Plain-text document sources
↓
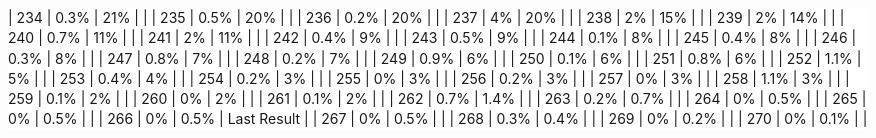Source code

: | 234 | 0.3% | 21% |  |
| 235 | 0.5% | 20% |  |
| 236 | 0.2% | 20% |  |
| 237 | 4% | 20% |  |
| 238 | 2% | 15% |  |
| 239 | 2% | 14% |  |
| 240 | 0.7% | 11% |  |
| 241 | 2% | 11% |  |
| 242 | 0.4% | 9% |  |
| 243 | 0.5% | 9% |  |
| 244 | 0.1% | 8% |  |
| 245 | 0.4% | 8% |  |
| 246 | 0.3% | 8% |  |
| 247 | 0.8% | 7% |  |
| 248 | 0.2% | 7% |  |
| 249 | 0.9% | 6% |  |
| 250 | 0.1% | 6% |  |
| 251 | 0.8% | 6% |  |
| 252 | 1.1% | 5% |  |
| 253 | 0.4% | 4% |  |
| 254 | 0.2% | 3% |  |
| 255 | 0% | 3% |  |
| 256 | 0.2% | 3% |  |
| 257 | 0% | 3% |  |
| 258 | 1.1% | 3% |  |
| 259 | 0.1% | 2% |  |
| 260 | 0% | 2% |  |
| 261 | 0.1% | 2% |  |
| 262 | 0.7% | 1.4% |  |
| 263 | 0.2% | 0.7% |  |
| 264 | 0% | 0.5% |  |
| 265 | 0% | 0.5% |  |
| 266 | 0% | 0.5% | Last Result |
| 267 | 0% | 0.5% |  |
| 268 | 0.3% | 0.4% |  |
| 269 | 0% | 0.2% |  |
| 270 | 0% | 0.1% |  |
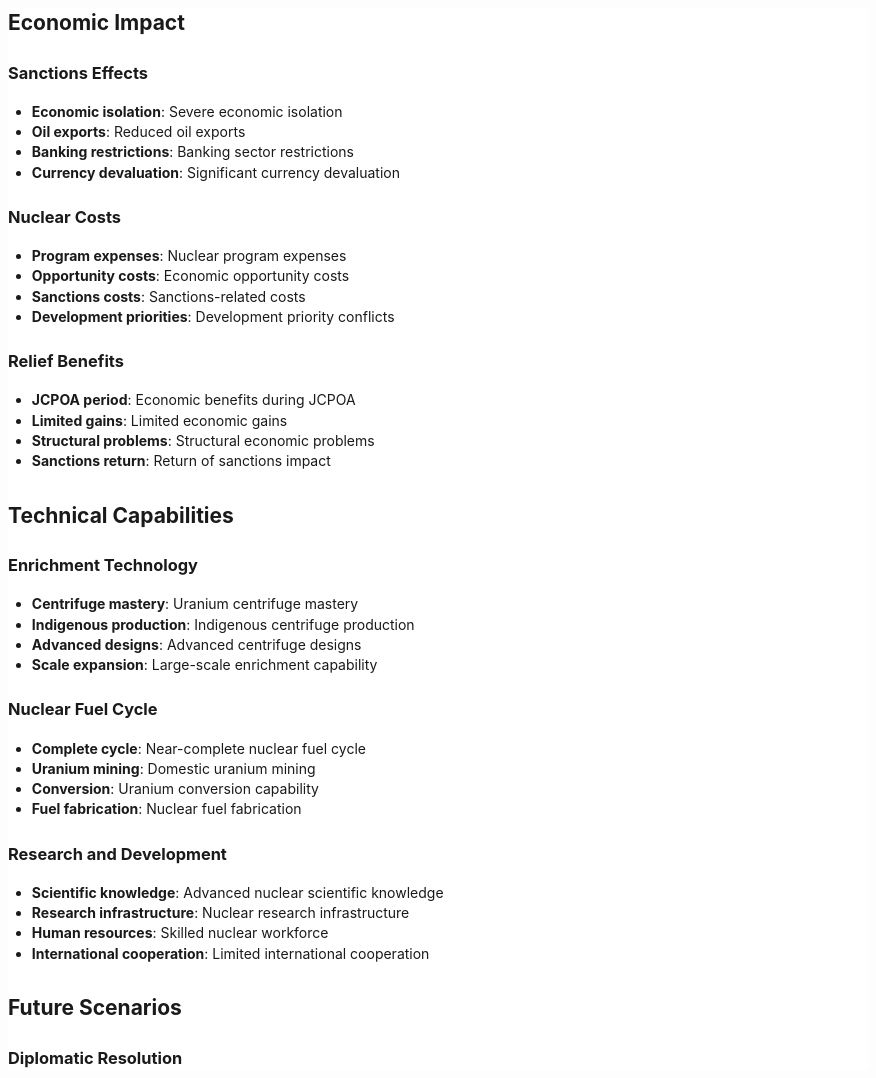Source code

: ## Economic Impact

### Sanctions Effects

- **Economic isolation**: Severe economic isolation
- **Oil exports**: Reduced oil exports
- **Banking restrictions**: Banking sector restrictions
- **Currency devaluation**: Significant currency devaluation

### Nuclear Costs

- **Program expenses**: Nuclear program expenses
- **Opportunity costs**: Economic opportunity costs
- **Sanctions costs**: Sanctions-related costs
- **Development priorities**: Development priority conflicts

### Relief Benefits

- **JCPOA period**: Economic benefits during JCPOA
- **Limited gains**: Limited economic gains
- **Structural problems**: Structural economic problems
- **Sanctions return**: Return of sanctions impact

## Technical Capabilities

### Enrichment Technology

- **Centrifuge mastery**: Uranium centrifuge mastery
- **Indigenous production**: Indigenous centrifuge production
- **Advanced designs**: Advanced centrifuge designs
- **Scale expansion**: Large-scale enrichment capability

### Nuclear Fuel Cycle

- **Complete cycle**: Near-complete nuclear fuel cycle
- **Uranium mining**: Domestic uranium mining
- **Conversion**: Uranium conversion capability
- **Fuel fabrication**: Nuclear fuel fabrication

### Research and Development

- **Scientific knowledge**: Advanced nuclear scientific knowledge
- **Research infrastructure**: Nuclear research infrastructure
- **Human resources**: Skilled nuclear workforce
- **International cooperation**: Limited international cooperation

## Future Scenarios

### Diplomatic Resolution

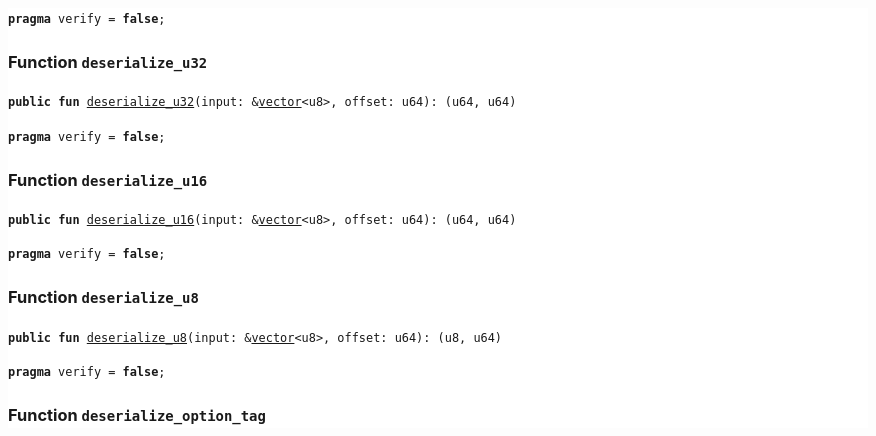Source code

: 
<pre><code><b>pragma</b> verify = <b>false</b>;
</code></pre>



<a id="@Specification_1_deserialize_u32"></a>

### Function `deserialize_u32`


<pre><code><b>public</b> <b>fun</b> <a href="bcs_util.md#0x1_bcs_util_deserialize_u32">deserialize_u32</a>(input: &<a href="../../move-stdlib/doc/vector.md#0x1_vector">vector</a>&lt;u8&gt;, offset: u64): (u64, u64)
</code></pre>




<pre><code><b>pragma</b> verify = <b>false</b>;
</code></pre>



<a id="@Specification_1_deserialize_u16"></a>

### Function `deserialize_u16`


<pre><code><b>public</b> <b>fun</b> <a href="bcs_util.md#0x1_bcs_util_deserialize_u16">deserialize_u16</a>(input: &<a href="../../move-stdlib/doc/vector.md#0x1_vector">vector</a>&lt;u8&gt;, offset: u64): (u64, u64)
</code></pre>




<pre><code><b>pragma</b> verify = <b>false</b>;
</code></pre>



<a id="@Specification_1_deserialize_u8"></a>

### Function `deserialize_u8`


<pre><code><b>public</b> <b>fun</b> <a href="bcs_util.md#0x1_bcs_util_deserialize_u8">deserialize_u8</a>(input: &<a href="../../move-stdlib/doc/vector.md#0x1_vector">vector</a>&lt;u8&gt;, offset: u64): (u8, u64)
</code></pre>




<pre><code><b>pragma</b> verify = <b>false</b>;
</code></pre>



<a id="@Specification_1_deserialize_option_tag"></a>

### Function `deserialize_option_tag`
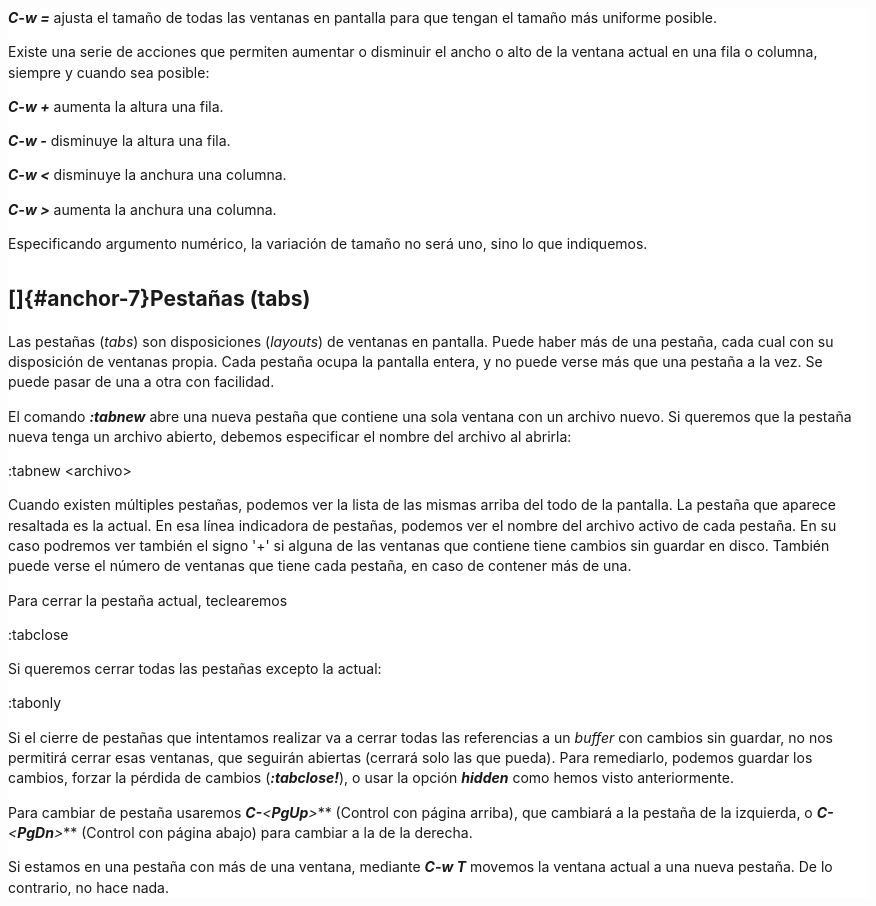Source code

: ***C-w =*** ajusta el tamaño de todas las ventanas en pantalla para que
tengan el tamaño más uniforme posible.

Existe una serie de acciones que permiten aumentar o disminuir el ancho
o alto de la ventana actual en una fila o columna, siempre y cuando sea
posible:

***C-w +*** aumenta la altura una fila.

***C-w -*** disminuye la altura una fila.

***C-w \<*** disminuye la anchura una columna.

***C-w \>*** aumenta la anchura una columna.

Especificando argumento numérico, la variación de tamaño no será uno,
sino lo que indiquemos.

[]{#anchor-7}Pestañas (tabs)
----------------------------

Las pestañas (*tabs*) son disposiciones (*layouts*) de ventanas en
pantalla. Puede haber más de una pestaña, cada cual con su disposición
de ventanas propia. Cada pestaña ocupa la pantalla entera, y no puede
verse más que una pestaña a la vez. Se puede pasar de una a otra con
facilidad.

El comando ***:tabnew*** abre una nueva pestaña que contiene una sola
ventana con un archivo nuevo. Si queremos que la pestaña nueva tenga un
archivo abierto, debemos especificar el nombre del archivo al abrirla:

:tabnew \<archivo\>

Cuando existen múltiples pestañas, podemos ver la lista de las mismas
arriba del todo de la pantalla. La pestaña que aparece resaltada es la
actual. En esa línea indicadora de pestañas, podemos ver el nombre del
archivo activo de cada pestaña. En su caso podremos ver también el signo
\'+\' si alguna de las ventanas que contiene tiene cambios sin guardar
en disco. También puede verse el número de ventanas que tiene cada
pestaña, en caso de contener más de una.

Para cerrar la pestaña actual, teclearemos

:tabclose

Si queremos cerrar todas las pestañas excepto la actual:

:tabonly

Si el cierre de pestañas que intentamos realizar va a cerrar todas las
referencias a un *buffer* con cambios sin guardar, no nos permitirá
cerrar esas ventanas, que seguirán abiertas (cerrará solo las que
pueda). Para remediarlo, podemos guardar los cambios, forzar la pérdida
de cambios (***:tabclose!***), o usar la opción ***hidden*** como hemos
visto anteriormente.

Para cambiar de pestaña usaremos ***C-****\<****PgUp****\>*** (Control
con página arriba), que cambiará a la pestaña de la izquierda, o
***C-****\<****PgDn****\>*** (Control con página abajo) para cambiar a
la de la derecha.

Si estamos en una pestaña con más de una ventana, mediante ***C-w T***
movemos la ventana actual a una nueva pestaña. De lo contrario, no hace
nada.
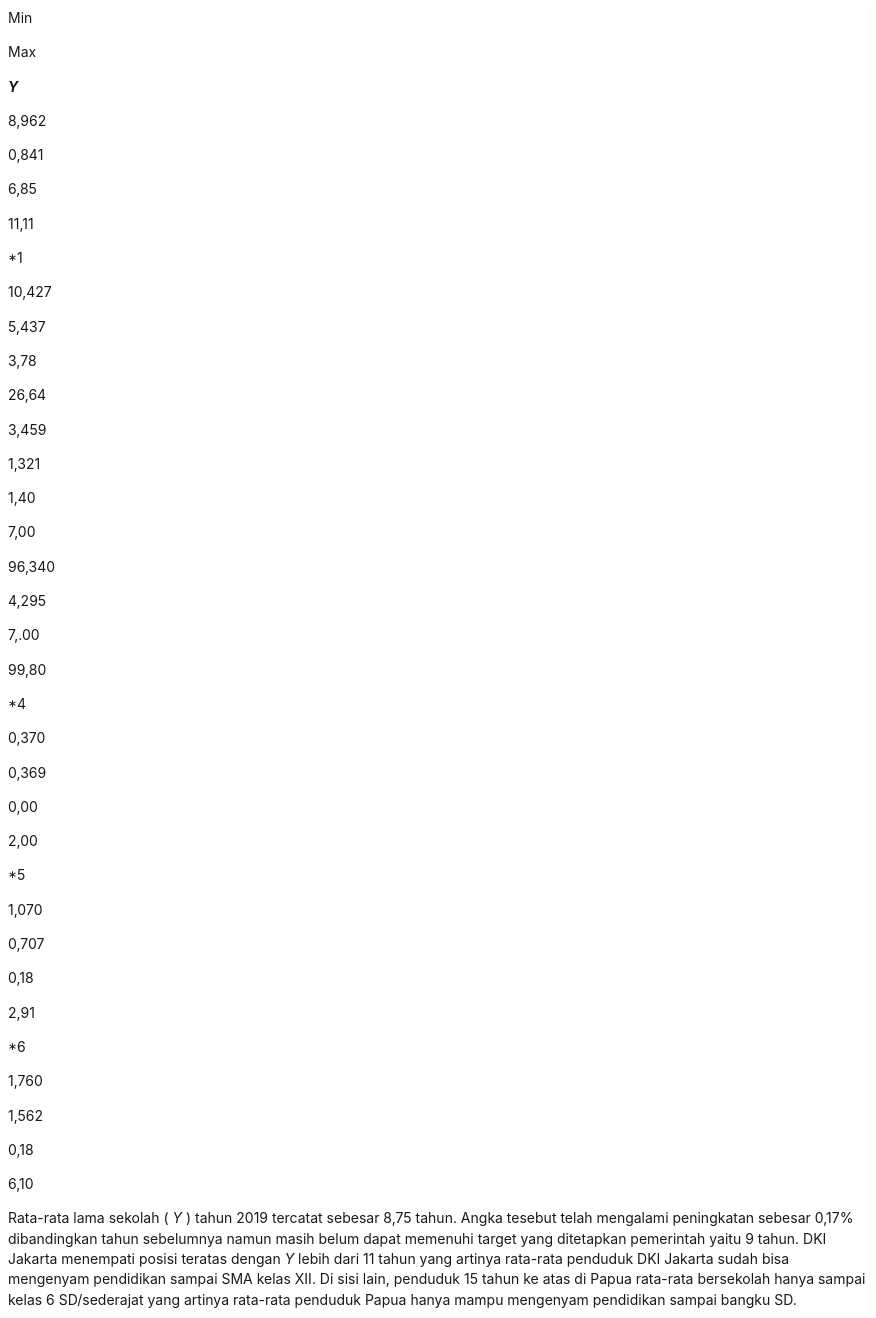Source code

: <p><span class="font3">Min</span></p></td><td style="vertical-align:middle;">
<p><span class="font3">Max</span></p></td></tr>
<tr><td style="vertical-align:bottom;">
<p><span class="font4" style="font-weight:bold;font-style:italic;">Y</span></p></td><td style="vertical-align:bottom;">
<p><span class="font3">8,962</span></p></td><td style="vertical-align:bottom;">
<p><span class="font3">0,841</span></p></td><td style="vertical-align:bottom;">
<p><span class="font3">6,85</span></p></td><td style="vertical-align:bottom;">
<p><span class="font3">11,11</span></p></td></tr>
<tr><td style="vertical-align:bottom;">
<p><span class="font0">*1</span></p></td><td style="vertical-align:bottom;">
<p><span class="font3">10,427</span></p></td><td style="vertical-align:bottom;">
<p><span class="font3">5,437</span></p></td><td style="vertical-align:bottom;">
<p><span class="font3">3,78</span></p></td><td style="vertical-align:bottom;">
<p><span class="font3">26,64</span></p></td></tr>
<tr><td style="vertical-align:top;"></td><td style="vertical-align:middle;">
<p><span class="font3">3,459</span></p></td><td style="vertical-align:middle;">
<p><span class="font3">1,321</span></p></td><td style="vertical-align:middle;">
<p><span class="font3">1,40</span></p></td><td style="vertical-align:middle;">
<p><span class="font3">7,00</span></p></td></tr>
<tr><td style="vertical-align:top;"></td><td style="vertical-align:middle;">
<p><span class="font3">96,340</span></p></td><td style="vertical-align:middle;">
<p><span class="font3">4,295</span></p></td><td style="vertical-align:middle;">
<p><span class="font3">7,.00</span></p></td><td style="vertical-align:middle;">
<p><span class="font3">99,80</span></p></td></tr>
<tr><td style="vertical-align:bottom;">
<p><span class="font0">*4</span></p></td><td style="vertical-align:bottom;">
<p><span class="font3">0,370</span></p></td><td style="vertical-align:bottom;">
<p><span class="font3">0,369</span></p></td><td style="vertical-align:bottom;">
<p><span class="font3">0,00</span></p></td><td style="vertical-align:bottom;">
<p><span class="font3">2,00</span></p></td></tr>
<tr><td style="vertical-align:bottom;">
<p><span class="font0">*5</span></p></td><td style="vertical-align:bottom;">
<p><span class="font3">1,070</span></p></td><td style="vertical-align:bottom;">
<p><span class="font3">0,707</span></p></td><td style="vertical-align:bottom;">
<p><span class="font3">0,18</span></p></td><td style="vertical-align:bottom;">
<p><span class="font3">2,91</span></p></td></tr>
<tr><td style="vertical-align:middle;">
<p><span class="font0">*6</span></p></td><td style="vertical-align:middle;">
<p><span class="font3">1,760</span></p></td><td style="vertical-align:middle;">
<p><span class="font3">1,562</span></p></td><td style="vertical-align:middle;">
<p><span class="font3">0,18</span></p></td><td style="vertical-align:middle;">
<p><span class="font3">6,10</span></p></td></tr>
</table>
<p><span class="font4">Rata-rata lama sekolah ( </span><span class="font4" style="font-style:italic;">Y</span><span class="font4"> ) tahun 2019 tercatat sebesar 8,75 tahun. Angka tesebut telah mengalami peningkatan sebesar 0,17% dibandingkan tahun sebelumnya namun masih belum dapat memenuhi target yang ditetapkan pemerintah yaitu 9 tahun. DKI Jakarta menempati posisi teratas dengan </span><span class="font4" style="font-style:italic;">Y</span><span class="font4"> lebih dari 11 tahun yang artinya rata-rata penduduk DKI Jakarta sudah bisa mengenyam pendidikan sampai SMA kelas XII. Di sisi lain, penduduk 15 tahun ke atas di Papua rata-rata bersekolah hanya sampai kelas 6 SD/sederajat yang artinya rata-rata penduduk Papua hanya mampu mengenyam pendidikan sampai bangku SD.</span></p>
↑
PROBLEM TO WORK ON
With the pictures omitted, copy the entries above exactly from the line containing "264 | 0% | 0.5%" through the line containing "### Relief Benefits", both lines included.

ANSWER TO THIS PROBLEM
| 264 | 0% | 0.5% |  |
| 265 | 0% | 0.5% |  |
| 266 | 0% | 0.5% | Last Result |
| 267 | 0% | 0.5% |  |
| 268 | 0.3% | 0.4% |  |
| 269 | 0% | 0.2% |  |
| 270 | 0% | 0.1% |  |
Source code

: ## Economic Impact

### Sanctions Effects

- **Economic isolation**: Severe economic isolation
- **Oil exports**: Reduced oil exports
- **Banking restrictions**: Banking sector restrictions
- **Currency devaluation**: Significant currency devaluation

### Nuclear Costs

- **Program expenses**: Nuclear program expenses
- **Opportunity costs**: Economic opportunity costs
- **Sanctions costs**: Sanctions-related costs
- **Development priorities**: Development priority conflicts

### Relief Benefits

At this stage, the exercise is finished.